Task to complete ->
Give back, word for word, the lines in the listing below from the one holding "La escena eliminada de" down to the one holding "una araña radiactiva, tal parece que estos", both ends included.

Extracted data ->
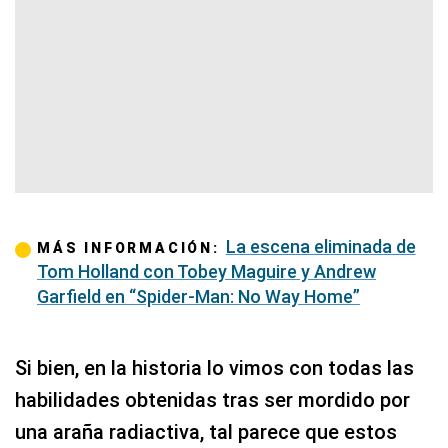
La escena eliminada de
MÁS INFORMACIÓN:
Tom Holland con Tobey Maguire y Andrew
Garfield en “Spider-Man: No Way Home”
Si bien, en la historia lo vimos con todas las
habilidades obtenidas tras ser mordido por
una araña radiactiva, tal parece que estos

==

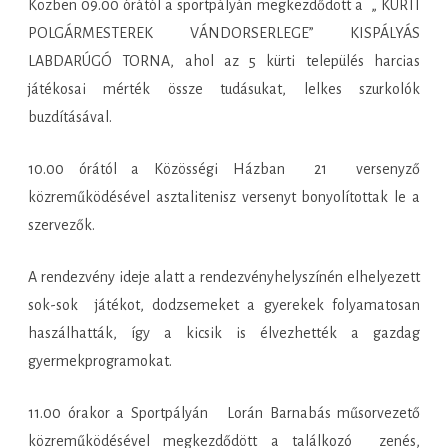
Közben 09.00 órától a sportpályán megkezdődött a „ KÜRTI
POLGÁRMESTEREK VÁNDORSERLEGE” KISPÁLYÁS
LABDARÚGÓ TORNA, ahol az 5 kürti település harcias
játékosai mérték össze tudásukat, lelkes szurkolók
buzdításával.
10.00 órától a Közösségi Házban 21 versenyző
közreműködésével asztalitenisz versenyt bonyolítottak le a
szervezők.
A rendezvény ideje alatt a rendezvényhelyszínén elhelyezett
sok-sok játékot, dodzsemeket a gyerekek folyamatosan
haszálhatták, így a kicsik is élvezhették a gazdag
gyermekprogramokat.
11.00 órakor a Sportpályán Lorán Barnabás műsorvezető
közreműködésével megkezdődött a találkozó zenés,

Answer to the exercise ->
La escena eliminada de
MÁS INFORMACIÓN:
Tom Holland con Tobey Maguire y Andrew
Garfield en “Spider-Man: No Way Home”
Si bien, en la historia lo vimos con todas las
habilidades obtenidas tras ser mordido por
una araña radiactiva, tal parece que estos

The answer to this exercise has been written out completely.